Middle Sandy Presbyterian Church in Homeworth voted 60-2 on Feb. 25 to join the EPC. The congregation has 132 active members, said Scott Mason, an elder of the church.
Middle Sandy leaders will now negotiate with Muskingum Valley Presbytery about dismissal, Mason said. “We’re praying,” he said, “that a peaceful agreement can be reached.”
The Rev. Dr. Debbie Rundlett, Muskingum Valley executive presbyter, said Middle Sandy’s request is being referred to the presbytery’s Committee on Ministry so that a pastoral reference team can be formed. “As you can imagine,” she said in an e-mail to The Layman Online, “we are seeking to care both for the Middle Sandy congregation and the congregations of presbytery as we respond to their request.”
Middle Sandy expects to be dismissed with its property, Mason said. The church’s deeds and articles of incorporation are in line, he said, with the congregation owning its property.
Mason said the church has a good relationship with its presbytery and that the issues are “more with Louisville. This has been long coming within the congregation, and I’ve only been a member for six years.”
He said Middle Sandy felt it was apart from the PCUSA on issues such as the divinity of Christ and the Trinity.
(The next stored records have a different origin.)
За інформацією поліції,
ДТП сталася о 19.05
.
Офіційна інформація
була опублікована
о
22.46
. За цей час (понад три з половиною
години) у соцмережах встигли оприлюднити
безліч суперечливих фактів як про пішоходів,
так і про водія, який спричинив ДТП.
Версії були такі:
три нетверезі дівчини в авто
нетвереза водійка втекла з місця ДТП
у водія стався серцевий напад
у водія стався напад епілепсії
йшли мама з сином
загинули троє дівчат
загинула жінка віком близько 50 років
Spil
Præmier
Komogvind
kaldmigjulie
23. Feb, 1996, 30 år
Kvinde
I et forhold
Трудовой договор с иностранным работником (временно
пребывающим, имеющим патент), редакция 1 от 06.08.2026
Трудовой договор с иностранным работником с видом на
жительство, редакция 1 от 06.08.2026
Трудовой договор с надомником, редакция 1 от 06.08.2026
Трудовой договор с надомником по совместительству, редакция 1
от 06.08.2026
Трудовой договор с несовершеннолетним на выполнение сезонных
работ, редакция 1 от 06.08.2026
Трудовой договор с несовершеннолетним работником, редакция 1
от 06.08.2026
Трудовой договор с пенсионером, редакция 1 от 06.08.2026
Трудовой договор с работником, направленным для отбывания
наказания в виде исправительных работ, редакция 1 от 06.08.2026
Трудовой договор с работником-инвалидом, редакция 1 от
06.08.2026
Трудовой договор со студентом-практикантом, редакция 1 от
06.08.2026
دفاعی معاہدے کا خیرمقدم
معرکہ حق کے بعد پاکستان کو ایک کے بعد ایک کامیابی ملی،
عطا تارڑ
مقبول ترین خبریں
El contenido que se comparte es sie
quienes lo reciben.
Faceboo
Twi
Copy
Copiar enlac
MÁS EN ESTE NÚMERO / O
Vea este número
But the final straw, he said, probably was ordination standards – specifically, the 217th General Assembly’s approval of the Theological Task Force on Peace, Unity and Purity report to keep the current ordination standards in the denomination’s constitution, but allow those who choose not to obey them to declare them to be non-essential.
“As a congregation, we were getting tired of fighting for change from within,” Mason said. “Some members of the session were ready to move on.”
Mason said Clifton Kirkpatrick, stated clerk of the General Assembly, got it wrong when he said departing PCUSA churches hurt the body of Christ. “Fractures within the body of Christ diminish our witness of God’s grace and mercy to the world – unfortunate in these already divisive times,” Kirkpatrick wrote in a Jan. 29 letter co-authored with Linda Bryant Valentine, executive director of the General Assembly Council, in which they urged congregations not to leave the denomination.
“The body of Christ isn’t just the PCUSA,” Mason said. “It’s much larger than that.”
From a personal standpoint, Mason said he is amazed at how far the PCUSA has drifted away from Scripture over the past 10 years.
“Growing up in the Presbyterian Church,” he said, “I’ve been a little sheltered. I never thought there was such a thing as a liberal Presbyterian.”
Mason said the tenets of the more conservative EPC lined up with Middle Sandy’s beliefs. Being an EPC church, he said, will allow the congregation to focus on missional and outreach work. Leaving the PCUSA for the EPC is exciting and scary, Mason said. “Any change is both of these at the same time.”
But he hopes the dismissal “could be an example for churches and presbyteries as to how this process could take place.” “This doesn’t have to be a painful separation,” he said.